Des tables qui font bien plus que nourrir
À l’Auberge de la Croix Blanche à Granges, Céline Ferrand et Jean-Paul Chappot inaugurent un coin épicerie, nouveauté du village.
Depuis le 5 janvier, Valentin Demierre et Élodie Philipona dirigent «La P’tite Table» à Saint‑Martin. | J. Collet
Plus qu’un simple lieu où boire un café, le tea-room de Saint-Martin s’est imposé comme un point de proximité où les habitants du village se retrouvent et échangent. Après quatre ans sous la houlette de Magalie Sonney, cette adresse a été reprise le 5 janvier par Élodie Philipona et Valentin Demierre, qui l’ont renommée «La P’tite Table».
À 26 et 34 ans, le couple s’est lancé dans ce «joli projet». «Élodie avait envie de nouveauté dans sa vie professionnelle», explique le trentenaire, né à Saint-Martin et par ailleurs mécanicien indépendant. Elle connaît elle aussi bien le district, puisqu’elle a grandi à Granges. «J’ai travaillé à Semsales, à la fromagerie–tea-room de Manu Piller, explique la jeune femme. La clientèle y était un peu la même qu’ici, surtout des habitants du village ou des communes alentour, des personnes âgées et beaucoup d’ouvriers à midi.»
Se diversifier
pour être rentable
Élodie Philipona assure la direction de «La P’tite Table», son compagnon la seconde au service. L’équipe est complétée par une cuisinière engagée à 100%, ainsi que par deux autres employées à plein temps.
Ouvert chaque jour en journée, l’établissement complète son offre par une épicerie de proximité. Dans les rayons, on trouve des produits de première nécessité, ainsi qu’une belle sélection de produits locaux, comme les fromages de la laiterie-fromagerie Bouloz-Porsel ou la viande de la ferme des Planches à Semsales. «Les deux activités se complètent bien et permettent de rester viables financièrement», note Élodie Philipona. L’épicerie compense le fait que le tea-room ne soit pas ouvert le soir. «On voulait aussi préserver un peu de temps pour nous», souligne Valentin Demierre.
En parallèle, le jeune couple loue les deux salles attenantes de l’Auberge de la Croix Fédérale, avec possibilité de menu sur demande. «En un mois, nous avons déjà accueilli deux soirées d’anniversaire et plusieurs repas de groupes sont déjà prévus», indique le Saint-Martinois, reconnaissant l’implication active des habitants. «Le contact avec la clientèle, c’est le plus important et le plus sympa, renchérit Élodie Philipona. Tout le monde se connaît ici, et les habitués sont vraiment adorables.»
Retisser de la convivialité
En poste depuis le 1er novembre 2025, les nouveaux patrons de l’Auberge de la Croix Blanche peuvent s’appuyer sur une solide expérience en restauration. À presque 50 et 65 ans, Céline Ferrand et Jean-Paul Chappot, tous deux habitants de Granges, ont repris les commandes de l’établissement, avec pour objectif de redonner vie à un lieu peu fréquenté ces dernières années et de créer un espace convivial pour les villageois.

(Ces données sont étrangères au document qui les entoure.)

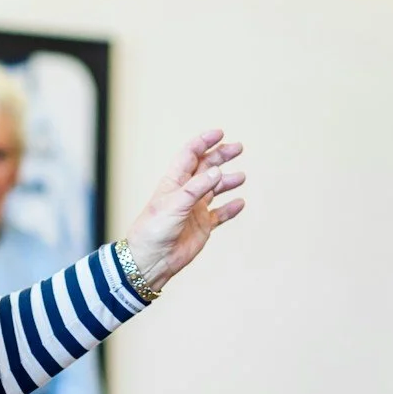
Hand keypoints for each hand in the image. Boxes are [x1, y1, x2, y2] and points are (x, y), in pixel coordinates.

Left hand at [122, 131, 246, 293]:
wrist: (151, 260)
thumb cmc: (154, 229)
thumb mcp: (175, 203)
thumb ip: (197, 187)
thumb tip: (217, 171)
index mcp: (174, 182)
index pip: (190, 155)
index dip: (204, 142)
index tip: (219, 133)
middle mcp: (186, 193)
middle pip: (206, 168)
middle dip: (221, 156)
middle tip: (238, 148)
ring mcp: (194, 209)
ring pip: (214, 189)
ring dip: (227, 181)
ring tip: (241, 177)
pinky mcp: (202, 226)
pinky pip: (220, 214)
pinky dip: (230, 208)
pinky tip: (240, 203)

«Pour que cela fonctionne, il faut plus que de l’expérience, il faut de la sympathie et être présent chaque jour. Les clients s’attendent à trouver au moins l’un de nous sur place», souligne Céline Ferrand.
Ouverte toute la semaine, l’Auberge de la Croix Blanche propose une cuisine traditionnelle et du terroir, ainsi que quelques soirées à thème, comme la raclette. Si Jean-Paul Chappot est particulièrement fier de son buffet à salade, la vraie nouveauté réside en leur coin épicerie dans la salle à manger. Seul point de vente du village, ce petit magasin ouvert depuis à peine un mois propose des produits de première nécessité et répond à une demande formulée par la population lors de précédentes rencontres citoyennes.
Au service des habitants
Pour l’approvisionnement, le couple mise sur les circuits courts et les produits locaux. «Le pain et les viennoiseries sont disponibles sur commande. Les yogourts viennent de <Chez Manu>, à Semsales. Pour les autres produits frais, nous cherchons encore nos fournisseurs», détaille Céline Ferrand. Il est également possible de passer des commandes personnalisées.
Ici, l’épicerie se veut essentiellement un service à la population, sans vocation à faire tourner l’établissement. «C’est avant tout pour dépanner. L’autre jour, par exemple, on a vendu quatre pizzas surgelées: des clients étaient venus boire l’apéritif et se sont rendu compte qu’ils ne savaient pas quoi manger le soir même», expliquent les tenanciers.
Avec le printemps, le couple espère voir le lieu s’animer et fidéliser sa clientèle. «Les habitants viennent boire un café ou passer un moment, et nous avons déjà pas mal de monde. Les Grangeois nous soutiennent.»